__HOW TO COMPLETE THIS TASK__.
Given the material below, return only the lines starting at the line with "BRIEFING PAPER" and ending at the line with "Importance and Nature of Services", exactly as they appear.

━━ ENTRIES PROVIDED ━━

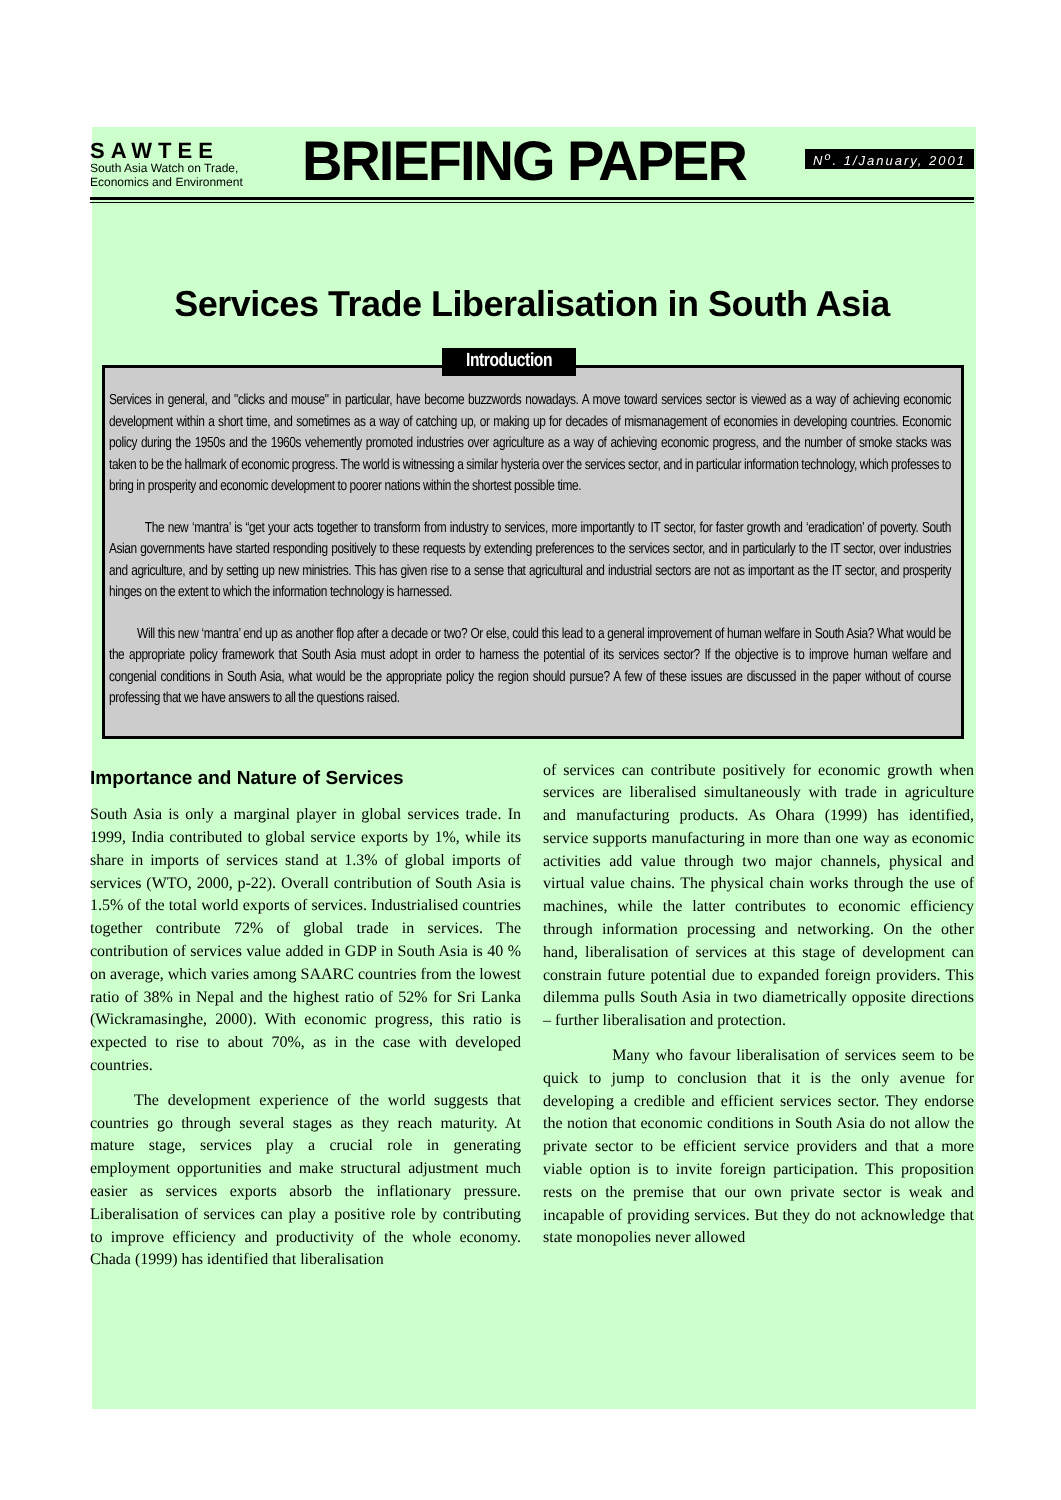SAWTEE
South Asia Watch on Trade,
Economics and Environment
BRIEFING PAPER
N<sup>o</sup>. 1/January, 2001
Services Trade Liberalisation in South Asia
Introduction
Services in general, and "clicks and mouse" in particular, have become buzzwords nowadays. A move toward services sector is viewed as a way of achieving economic development within a short time, and sometimes as a way of catching up, or making up for decades of mismanagement of economies in developing countries. Economic policy during the 1950s and the 1960s vehemently promoted industries over agriculture as a way of achieving economic progress, and the number of smoke stacks was taken to be the hallmark of economic progress. The world is witnessing a similar hysteria over the services sector, and in particular information technology, which professes to bring in prosperity and economic development to poorer nations within the shortest possible time.
The new ‘mantra’ is “get your acts together to transform from industry to services, more importantly to IT sector, for faster growth and ‘eradication’ of poverty. South Asian governments have started responding positively to these requests by extending preferences to the services sector, and in particularly to the IT sector, over industries and agriculture, and by setting up new ministries. This has given rise to a sense that agricultural and industrial sectors are not as important as the IT sector, and prosperity hinges on the extent to which the information technology is harnessed.
Will this new ‘mantra’ end up as another flop after a decade or two? Or else, could this lead to a general improvement of human welfare in South Asia? What would be the appropriate policy framework that South Asia must adopt in order to harness the potential of its services sector? If the objective is to improve human welfare and congenial conditions in South Asia, what would be the appropriate policy the region should pursue? A few of these issues are discussed in the paper without of course professing that we have answers to all the questions raised.
Importance and Nature of Services
South Asia is only a marginal player in global services trade. In 1999, India contributed to global service exports by 1%, while its share in imports of services stand at 1.3% of global imports of services (WTO, 2000, p-22). Overall contribution of South Asia is 1.5% of the total world exports of services. Industrialised countries together contribute 72% of global trade in services. The contribution of services value added in GDP in South Asia is 40 % on average, which varies among SAARC countries from the lowest ratio of 38% in Nepal and the highest ratio of 52% for Sri Lanka (Wickramasinghe, 2000). With economic progress, this ratio is expected to rise to about 70%, as in the case with developed countries.
The development experience of the world suggests that countries go through several stages as they reach maturity. At mature stage, services play a crucial role in generating employment opportunities and make structural adjustment much easier as services exports absorb the inflationary pressure. Liberalisation of services can play a positive role by contributing to improve efficiency and productivity of the whole economy. Chada (1999) has identified that liberalisation
of services can contribute positively for economic growth when services are liberalised simultaneously with trade in agriculture and manufacturing products. As Ohara (1999) has identified, service supports manufacturing in more than one way as economic activities add value through two major channels, physical and virtual value chains. The physical chain works through the use of machines, while the latter contributes to economic efficiency through information processing and networking. On the other hand, liberalisation of services at this stage of development can constrain future potential due to expanded foreign providers. This dilemma pulls South Asia in two diametrically opposite directions – further liberalisation and protection.
Many who favour liberalisation of services seem to be quick to jump to conclusion that it is the only avenue for developing a credible and efficient services sector. They endorse the notion that economic conditions in South Asia do not allow the private sector to be efficient service providers and that a more viable option is to invite foreign participation. This proposition rests on the premise that our own private sector is weak and incapable of providing services. But they do not acknowledge that state monopolies never allowed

━━━

__ANSWER TO THIS EXERCISE__.
BRIEFING PAPER
N<sup>o</sup>. 1/January, 2001
Services Trade Liberalisation in South Asia
Introduction
Services in general, and "clicks and mouse" in particular, have become buzzwords nowadays. A move toward services sector is viewed as a way of achieving economic development within a short time, and sometimes as a way of catching up, or making up for decades of mismanagement of economies in developing countries. Economic policy during the 1950s and the 1960s vehemently promoted industries over agriculture as a way of achieving economic progress, and the number of smoke stacks was taken to be the hallmark of economic progress. The world is witnessing a similar hysteria over the services sector, and in particular information technology, which professes to bring in prosperity and economic development to poorer nations within the shortest possible time.
The new ‘mantra’ is “get your acts together to transform from industry to services, more importantly to IT sector, for faster growth and ‘eradication’ of poverty. South Asian governments have started responding positively to these requests by extending preferences to the services sector, and in particularly to the IT sector, over industries and agriculture, and by setting up new ministries. This has given rise to a sense that agricultural and industrial sectors are not as important as the IT sector, and prosperity hinges on the extent to which the information technology is harnessed.
Will this new ‘mantra’ end up as another flop after a decade or two? Or else, could this lead to a general improvement of human welfare in South Asia? What would be the appropriate policy framework that South Asia must adopt in order to harness the potential of its services sector? If the objective is to improve human welfare and congenial conditions in South Asia, what would be the appropriate policy the region should pursue? A few of these issues are discussed in the paper without of course professing that we have answers to all the questions raised.
Importance and Nature of Services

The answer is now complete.